Authors: Haochuan Kevin Wang

Published: 2026-03-30

arXiv ID: 2603.28013v2

Added to Library: 2026-04-06 02:06 UTC

Red Teaming

📄 Abstract

We present a stage-decomposed analysis of prompt injection attacks against five frontier LLM agents. Prior work measures task-level attack success rate (ASR); we localize the pipeline stage at which each model's defense activates. We instrument every run with a cryptographic canary token (SECRET-[A-F0-9]{8}) tracked through four kill-chain stages -- Exposed, Persisted, Relayed, Executed -- across four attack surfaces and five defense conditions (764 total runs, 428 no-defense attacked). Our central finding is that model safety is determined not by whether adversarial content is seen, but by whether it is propagated across pipeline stages. Concretely: (1) in our evaluation, exposure is 100% for all five models -- the safety gap is entirely downstream; (2) Claude strips injections at write_memory summarization (0/164 ASR), while GPT-4o-mini propagates canaries without loss (53% ASR, 95% CI: 41--65%); (3) DeepSeek exhibits 0% ASR on memory surfaces and 100% ASR on tool-stream surfaces from the same model -- a complete reversal across injection channels; (4) all four active defense conditions (write_filter, pi_detector, spotlighting, and their combination) produce 100% ASR due to threat-model surface mismatch; (5) a Claude relay node decontaminates downstream agents -- 0/40 canaries survived into shared memory.

🔍 Key Points

  • The paper introduces a stage-level evaluation framework using a 'kill-chain canary' methodology that attributes defense effectiveness to specific stages in the pipeline rather than just the final outcome, which enhances the understanding of prompt injection vulnerabilities.
  • The authors demonstrate that model safety for prompt injection attacks is primarily determined by its behavior at different pipeline stages, revealing that exposure to injections occurs universally (100% for all models) but safety depends on downstream handling of these injections.
  • Claude's defense mechanism successfully eliminates injections at the write_memory summarization stage (0% ASR), while other models like GPT-4o-mini propagate injections effectively, presenting a stark contrast in safety mechanisms based on architecture.
  • Surface mismatch is identified as a crucial structural flaw in defenses, leading to failures when the defenses are not designed to address the specific attack surfaces tested, challenging existing assumptions about defense effectiveness in model training and evaluation.
  • The study calls for incorporating write-node identity as a fundamental architectural choice in multi-agent systems to improve safety by ensuring that hazardous prompts cannot propagate downstream.

💡 Why This Paper Matters

This paper is crucial in advancing the field of AI security, particularly in the context of prompt injection attacks against large language models. By shifting the focus from model capabilities to the architectural design of agent pipelines, it offers novel insights into how adversarial content can be effectively managed or mitigated. The findings underscore the importance of evaluating defenses across diverse surfaces and coalition of models rather than relying on singular outcomes, thus enhancing security assessments in practical applications.

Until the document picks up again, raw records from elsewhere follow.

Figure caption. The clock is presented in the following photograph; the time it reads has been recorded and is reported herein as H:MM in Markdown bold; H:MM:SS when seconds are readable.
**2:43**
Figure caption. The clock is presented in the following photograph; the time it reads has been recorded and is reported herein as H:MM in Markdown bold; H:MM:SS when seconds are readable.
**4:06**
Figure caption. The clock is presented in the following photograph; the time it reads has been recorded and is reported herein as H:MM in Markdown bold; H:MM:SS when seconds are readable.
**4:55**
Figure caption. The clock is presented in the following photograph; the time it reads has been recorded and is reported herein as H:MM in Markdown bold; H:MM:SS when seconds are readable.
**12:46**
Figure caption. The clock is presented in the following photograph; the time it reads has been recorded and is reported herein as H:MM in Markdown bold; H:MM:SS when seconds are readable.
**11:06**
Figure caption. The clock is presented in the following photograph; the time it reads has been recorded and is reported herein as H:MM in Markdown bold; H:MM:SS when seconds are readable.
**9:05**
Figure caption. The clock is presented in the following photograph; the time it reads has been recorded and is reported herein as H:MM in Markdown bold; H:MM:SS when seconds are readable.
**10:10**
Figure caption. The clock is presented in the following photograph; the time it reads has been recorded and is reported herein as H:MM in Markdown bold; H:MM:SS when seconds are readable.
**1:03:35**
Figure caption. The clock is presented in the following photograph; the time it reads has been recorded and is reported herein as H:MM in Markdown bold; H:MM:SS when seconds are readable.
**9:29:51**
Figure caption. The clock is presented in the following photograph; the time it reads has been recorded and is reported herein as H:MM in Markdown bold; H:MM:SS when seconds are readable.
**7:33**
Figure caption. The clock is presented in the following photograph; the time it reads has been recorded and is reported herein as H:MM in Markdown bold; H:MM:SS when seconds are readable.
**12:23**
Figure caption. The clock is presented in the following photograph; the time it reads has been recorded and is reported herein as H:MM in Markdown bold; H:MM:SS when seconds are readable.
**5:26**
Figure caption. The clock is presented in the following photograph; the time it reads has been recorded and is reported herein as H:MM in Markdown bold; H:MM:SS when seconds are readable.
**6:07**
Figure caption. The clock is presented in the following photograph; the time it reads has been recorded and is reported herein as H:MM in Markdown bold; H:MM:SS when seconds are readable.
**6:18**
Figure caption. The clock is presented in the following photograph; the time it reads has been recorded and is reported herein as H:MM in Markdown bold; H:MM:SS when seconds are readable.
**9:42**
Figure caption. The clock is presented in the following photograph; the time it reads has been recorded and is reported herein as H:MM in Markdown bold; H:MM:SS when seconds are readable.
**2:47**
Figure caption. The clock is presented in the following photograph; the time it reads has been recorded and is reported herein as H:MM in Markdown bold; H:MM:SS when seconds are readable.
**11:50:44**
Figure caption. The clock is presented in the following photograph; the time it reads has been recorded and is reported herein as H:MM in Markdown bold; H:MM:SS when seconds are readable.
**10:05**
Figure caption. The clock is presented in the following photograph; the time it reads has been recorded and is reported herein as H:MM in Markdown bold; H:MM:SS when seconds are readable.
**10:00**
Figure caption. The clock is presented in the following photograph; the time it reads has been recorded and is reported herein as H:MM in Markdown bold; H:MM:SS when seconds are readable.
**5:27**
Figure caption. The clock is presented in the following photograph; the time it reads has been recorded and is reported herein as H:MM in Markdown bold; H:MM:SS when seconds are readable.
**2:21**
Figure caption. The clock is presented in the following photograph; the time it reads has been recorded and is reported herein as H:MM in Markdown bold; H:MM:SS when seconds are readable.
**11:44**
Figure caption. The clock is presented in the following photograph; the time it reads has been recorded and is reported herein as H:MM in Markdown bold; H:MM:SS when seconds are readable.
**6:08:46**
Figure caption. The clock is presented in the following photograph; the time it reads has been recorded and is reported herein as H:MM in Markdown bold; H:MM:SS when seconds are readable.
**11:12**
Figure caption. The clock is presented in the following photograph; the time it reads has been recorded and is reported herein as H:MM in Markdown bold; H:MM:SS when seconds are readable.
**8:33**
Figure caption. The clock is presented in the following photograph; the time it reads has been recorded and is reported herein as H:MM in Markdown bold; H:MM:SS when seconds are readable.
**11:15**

🎯 Why It's Interesting for AI Security Researchers

This paper represents significant progress in understanding and addressing the vulnerabilities of AI systems to prompt injection attacks, which are increasingly relevant as LLMs are integrated into real-world applications. AI security researchers will find the paper's methodology, practical implications for defense design, and exploration of pipeline architecture vital to developing robust countermeasures against adversarial manipulation in AI agents.